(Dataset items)
= Beginning of Section =
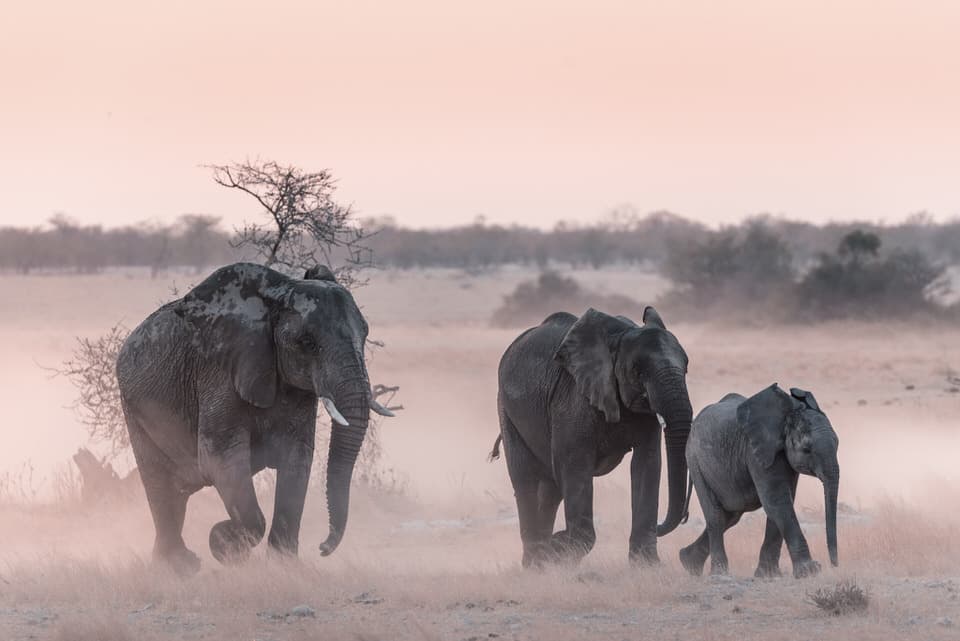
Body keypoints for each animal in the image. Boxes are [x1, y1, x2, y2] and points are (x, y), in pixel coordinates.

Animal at [117, 262, 394, 572]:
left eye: (366, 335)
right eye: (306, 343)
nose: (323, 547)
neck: (279, 294)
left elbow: (297, 459)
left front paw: (284, 565)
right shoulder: (218, 372)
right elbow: (221, 459)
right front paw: (223, 544)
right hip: (135, 409)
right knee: (160, 484)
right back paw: (181, 567)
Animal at [496, 306, 688, 564]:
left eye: (686, 367)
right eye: (638, 372)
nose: (662, 525)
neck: (621, 336)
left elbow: (646, 463)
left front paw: (647, 566)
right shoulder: (573, 398)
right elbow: (575, 467)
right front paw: (559, 547)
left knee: (551, 488)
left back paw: (543, 560)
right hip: (507, 411)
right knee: (525, 478)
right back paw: (537, 560)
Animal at [680, 382, 836, 576]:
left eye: (838, 444)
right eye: (807, 449)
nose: (834, 565)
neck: (786, 414)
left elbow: (781, 501)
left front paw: (768, 575)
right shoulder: (755, 452)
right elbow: (777, 500)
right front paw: (809, 571)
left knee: (730, 516)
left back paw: (688, 563)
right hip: (696, 461)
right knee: (716, 516)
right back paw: (718, 573)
= End of Section =
## WORK TO COMPLETE
Except for the pictures, write the data out exactly.

## RESULT FOR THIS EXERCISE
Body keypoints for each animal in the image. Boxes are [x1, y1, x2, y2] and points are (x, y), in pixel coordinates.

Animal at [117, 262, 394, 572]:
left eye: (366, 335)
right eye: (306, 343)
nose: (323, 547)
neck: (279, 294)
left elbow: (297, 459)
left front paw: (284, 565)
right shoulder: (218, 372)
right elbow: (221, 459)
right front paw: (223, 544)
right hip: (135, 409)
right knee: (160, 484)
right back paw: (181, 567)
Animal at [496, 306, 688, 564]:
left eye: (686, 367)
right eye: (638, 372)
nose: (662, 525)
neck: (621, 336)
left elbow: (646, 463)
left front paw: (647, 566)
right shoulder: (573, 398)
right elbow: (575, 467)
right front paw: (559, 547)
left knee: (551, 488)
left back paw: (543, 560)
right hip: (507, 411)
right knee: (525, 478)
right back paw: (537, 560)
Animal at [680, 382, 836, 576]:
left eye: (838, 444)
right eye: (807, 449)
nose: (834, 565)
neck: (786, 414)
left elbow: (781, 501)
left front paw: (768, 575)
right shoulder: (755, 452)
right elbow: (777, 500)
right front paw: (809, 571)
left knee: (730, 516)
left back paw: (688, 563)
right hip: (696, 461)
right knee: (716, 516)
right back paw: (718, 573)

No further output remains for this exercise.